Are verandas exclusively for the summer?
Tokyo’s weather conditions allow you to be outside most of the year. Summers might be a bit hot, but save for a few very cold days, winters are mild, while spring and fall are gorgeous. We work with busy city people, so we tend to stick with sturdier perennials as the core structure for the garden design. Then we add other flowers and plants that can be switched out in a few months. Most furniture and accessories can be left outside all year round.

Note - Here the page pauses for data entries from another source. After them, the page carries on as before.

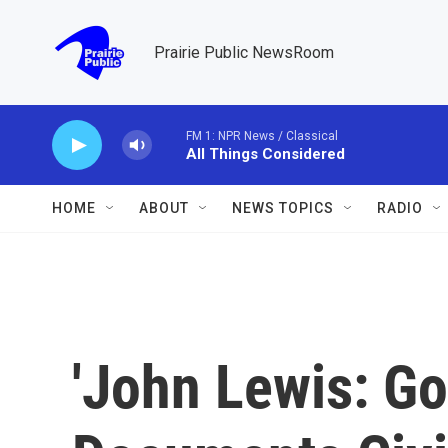
Skip to main content
Prairie Public NewsRoom
FM 1: NPR News / Classical
All Things Considered
HOME
ABOUT
NEWS TOPICS
RADIO
'John Lewis: Go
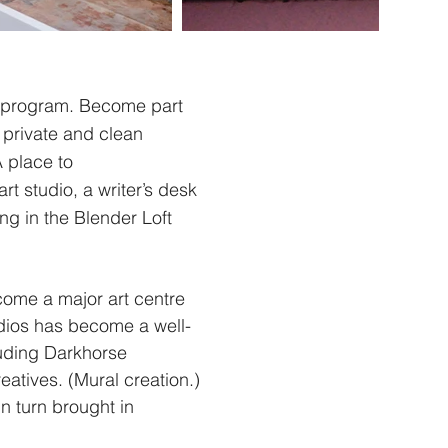
y program. Become part
h private and clean
A place to
t studio, a writer’s desk
ng in the Blender Loft
come a major art centre
dios has become a well-
luding Darkhorse
atives. (Mural creation.)
n turn brought in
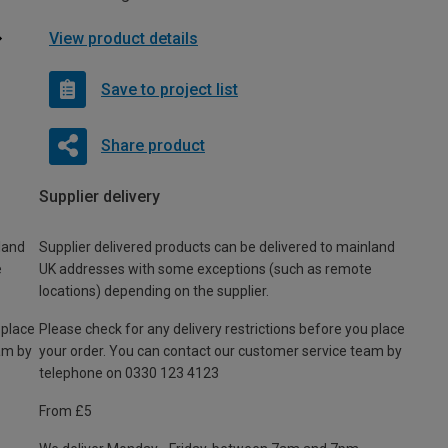
View product details
Save to project list
Share product
Supplier delivery
land
Supplier delivered products can be delivered to mainland
e
UK addresses with some exceptions (such as remote
locations) depending on the supplier.
 place
Please check for any delivery restrictions before you place
am by
your order. You can contact our customer service team by
telephone on 0330 123 4123
From £5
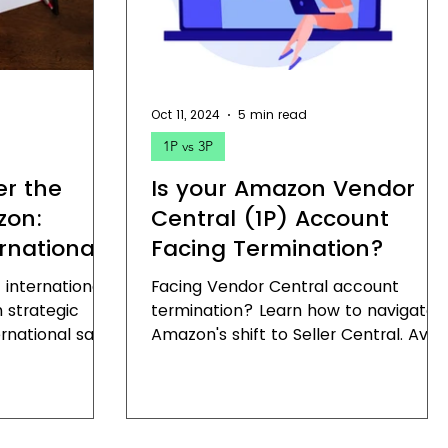
Oct 11, 2024
5 min read
1P vs 3P
er the
Is your Amazon Vendor
zon:
Central (1P) Account
rnational
Facing Termination?
 international
Facing Vendor Central account
 strategic
termination? Learn how to navigate
rnational sales
Amazon's shift to Seller Central. Avoi
te global
Vendor Central account termination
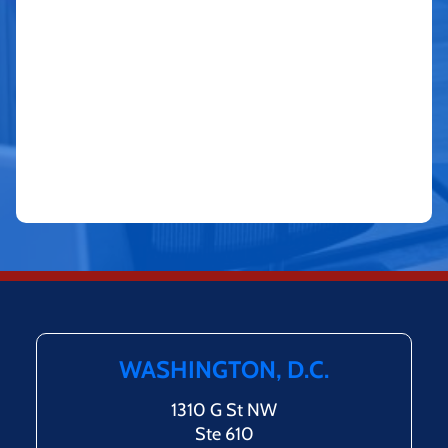
WASHINGTON, D.C.
1310 G St NW
Ste 610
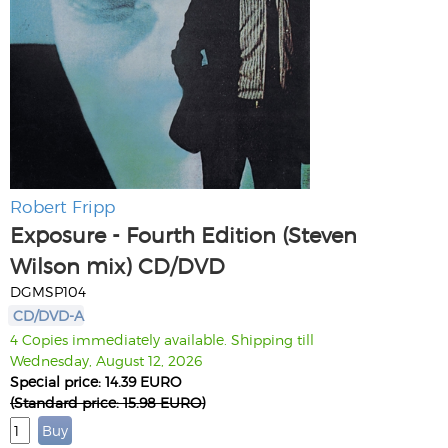
Robert Fripp
Exposure - Fourth Edition (Steven
Wilson mix) CD/DVD
DGMSP104
CD/DVD-A
4 Copies immediately available. Shipping till
Wednesday, August 12, 2026
Special price: 14.39 EURO
(Standard price: 15.98 EURO)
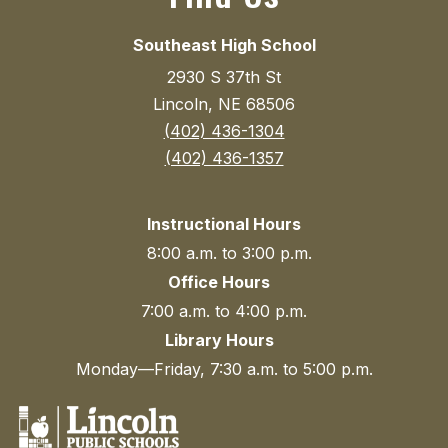
Southeast High School
2930 S 37th St
Lincoln, NE 68506
(402) 436-1304
(402) 436-1357
Instructional Hours
8:00 a.m. to 3:00 p.m.
Office Hours
7:00 a.m. to 4:00 p.m.
Library Hours
Monday—Friday, 7:30 a.m. to 5:00 p.m.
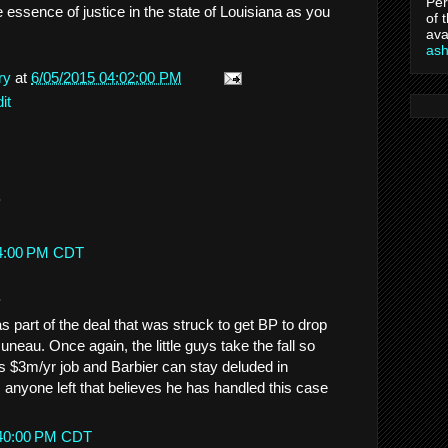
Per
 essence of justice in the state of Louisiana as you
of 
ava
as
ry
at
6/05/2015 04:02:00 PM
it
.
14:00 PM CDT
.
as part of the deal that was struck to get BP to drop
uneau. Once again, the little guys take the fall so
 $3m/yr job and Barbier can stay deluded in
is anyone left that believes he has handled this case
:40:00 PM CDT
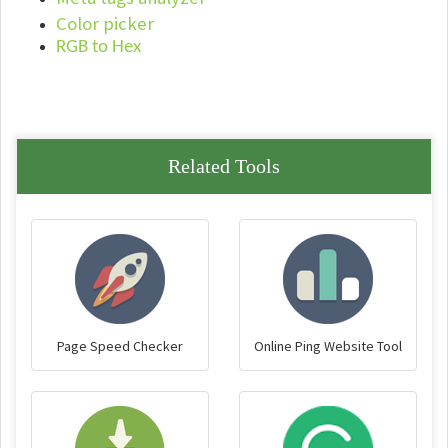
Color picker
RGB to Hex
Related Tools
Page Speed Checker
Online Ping Website Tool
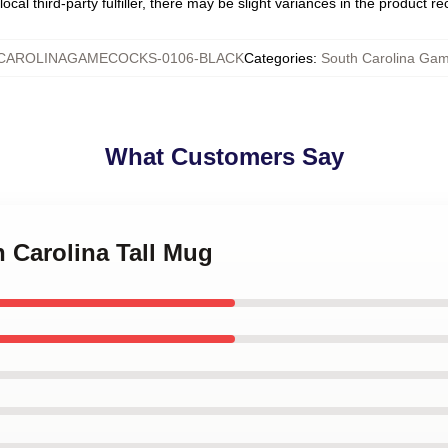
ocal third-party fulfiller, there may be slight variances in the product r
CAROLINAGAMECOCKS-0106-BLACK
Categories
:
South Carolina Ga
What Customers Say
h Carolina Tall Mug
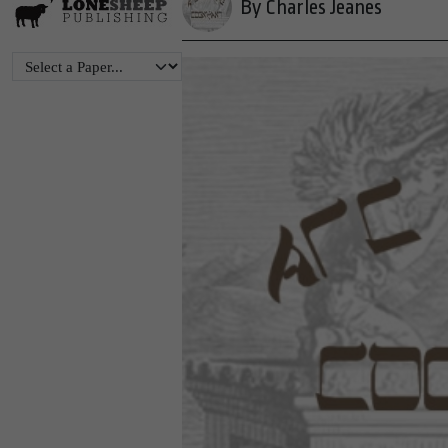
By Charles Jeanes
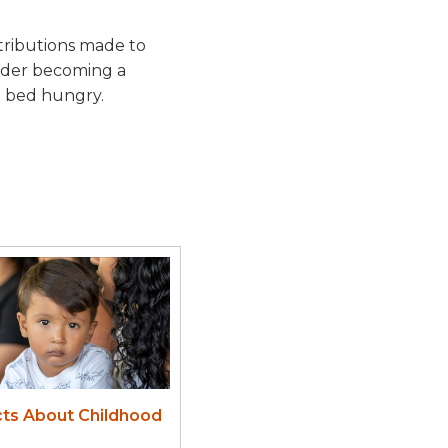
tributions made to
sider becoming a
o bed hungry.
cts About Childhood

We take time to get to know each client in order to determine their needs, and then design and create from there.
Do you design commercial verandas (i.e. for restaurants, offices, etc.)?
We are currently increasing our marketing to reach out to restaurants and other professional spaces as well, so this will be a huge focus for us going forward.
What was your favorite veranda to design?
I’d have to say the Shinjuku Tochomae terrace garden is my favorite because it encompasses all of the elements of nature: earth (lots of rocks and earthy wood flooring), trees (tons of those), water (a fishpond with a small fountain), fire (lights and candles), and sky (with an awesome view of the Shinjuku skyline).
Which Tokyo restaurants or bars have the best use of outdoor space?
Unfortunately, Tokyo isn’t known for having a culture of outside dining spaces like Europe or larger American cities. I love late lunches at the Park Hyatt café as the atmosphere there is nice. On Saturday nights, a lovely meal at Two Rooms in Aoyama on their modern, sleek terrace followed by drinks at the open-air Advocates Bar in Shinjuku. On Sundays after church, I love heading to Las Chicas in Aoyama for brunch. The patio there is lovely and usually very festive.